Time Period | 3 Months [change] |
Direction | Flat |
Strength | Insignificant |
Accuracy | 100.0% |
Values | Daily Returns |
Abercrombie Fitch vs. Grounded People Apparel
Performance |
Timeline |
Abercrombie Fitch |
Grounded People Apparel |
Abercrombie Fitch and Grounded People Volatility Contrast
Predicted Return Density |
Returns |
Pair Trading with Abercrombie Fitch and Grounded People
The main advantage of trading using opposite Abercrombie Fitch and Grounded People positions is that it hedges away some unsystematic risk. Because of two separate transactions, even if Abercrombie Fitch position performs unexpectedly, Grounded People can make up some of the losses. Pair trading also minimizes risk from directional movements in the market. For example, if an entire industry or sector drops because of unexpected headlines, the short position in Grounded People will offset losses from the drop in Grounded People's long position.Abercrombie Fitch vs. Urban Outfitters | Abercrombie Fitch vs. Foot Locker | Abercrombie Fitch vs. Childrens Place | Abercrombie Fitch vs. American Eagle Outfitters |
Grounded People vs. Verra Mobility Corp | Grounded People vs.
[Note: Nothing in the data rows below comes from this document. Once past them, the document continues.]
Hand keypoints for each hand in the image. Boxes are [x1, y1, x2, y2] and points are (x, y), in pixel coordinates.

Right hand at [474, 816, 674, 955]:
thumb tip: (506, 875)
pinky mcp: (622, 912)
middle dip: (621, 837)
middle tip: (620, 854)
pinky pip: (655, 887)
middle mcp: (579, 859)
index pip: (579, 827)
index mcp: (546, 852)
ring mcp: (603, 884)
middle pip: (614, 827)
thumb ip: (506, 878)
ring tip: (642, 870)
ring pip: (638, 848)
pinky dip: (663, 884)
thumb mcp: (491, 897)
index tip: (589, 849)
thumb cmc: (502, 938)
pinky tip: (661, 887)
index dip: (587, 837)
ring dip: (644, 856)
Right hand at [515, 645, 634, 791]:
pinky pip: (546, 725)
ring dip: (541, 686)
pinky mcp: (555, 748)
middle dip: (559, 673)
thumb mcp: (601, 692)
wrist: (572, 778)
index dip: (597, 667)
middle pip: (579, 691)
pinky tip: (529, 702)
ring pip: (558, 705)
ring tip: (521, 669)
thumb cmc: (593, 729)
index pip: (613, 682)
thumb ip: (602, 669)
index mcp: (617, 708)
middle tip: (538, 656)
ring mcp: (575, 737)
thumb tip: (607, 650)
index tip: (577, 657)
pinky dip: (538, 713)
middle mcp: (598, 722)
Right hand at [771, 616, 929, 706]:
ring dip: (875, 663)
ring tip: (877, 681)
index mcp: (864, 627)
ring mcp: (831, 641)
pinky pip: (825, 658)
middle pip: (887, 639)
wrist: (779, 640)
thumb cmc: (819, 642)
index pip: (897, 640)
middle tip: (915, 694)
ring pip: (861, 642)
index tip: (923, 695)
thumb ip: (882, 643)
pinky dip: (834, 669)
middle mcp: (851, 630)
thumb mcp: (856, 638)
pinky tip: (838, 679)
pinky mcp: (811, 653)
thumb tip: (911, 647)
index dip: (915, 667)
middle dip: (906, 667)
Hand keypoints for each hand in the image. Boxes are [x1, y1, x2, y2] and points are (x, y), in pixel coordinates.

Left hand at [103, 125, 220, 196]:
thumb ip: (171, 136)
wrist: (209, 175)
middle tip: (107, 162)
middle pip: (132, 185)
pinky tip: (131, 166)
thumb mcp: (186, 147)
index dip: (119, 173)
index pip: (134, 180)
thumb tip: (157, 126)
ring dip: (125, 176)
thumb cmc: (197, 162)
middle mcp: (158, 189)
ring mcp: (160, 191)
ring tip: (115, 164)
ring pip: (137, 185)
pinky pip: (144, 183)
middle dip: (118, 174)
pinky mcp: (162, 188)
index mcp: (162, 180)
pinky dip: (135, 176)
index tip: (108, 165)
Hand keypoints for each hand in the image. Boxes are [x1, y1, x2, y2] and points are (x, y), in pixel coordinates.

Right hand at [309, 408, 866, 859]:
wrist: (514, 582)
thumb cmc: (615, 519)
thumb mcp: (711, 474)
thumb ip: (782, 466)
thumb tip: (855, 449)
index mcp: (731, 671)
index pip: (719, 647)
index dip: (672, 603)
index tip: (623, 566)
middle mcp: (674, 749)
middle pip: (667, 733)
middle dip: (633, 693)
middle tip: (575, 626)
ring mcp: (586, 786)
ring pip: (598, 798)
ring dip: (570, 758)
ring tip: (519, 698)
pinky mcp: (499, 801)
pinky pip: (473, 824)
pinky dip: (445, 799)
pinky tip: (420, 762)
Deluxe | Grounded People vs. Saia Inc | Grounded People vs. Lindblad Expeditions Holdings |
Check out your portfolio center.Note that this page's information should be used as a complementary analysis to find the right mix of equity instruments to add to your existing portfolios or create a brand new portfolio. You can also try the Odds Of Bankruptcy module to get analysis of equity chance of financial distress in the next 2 years.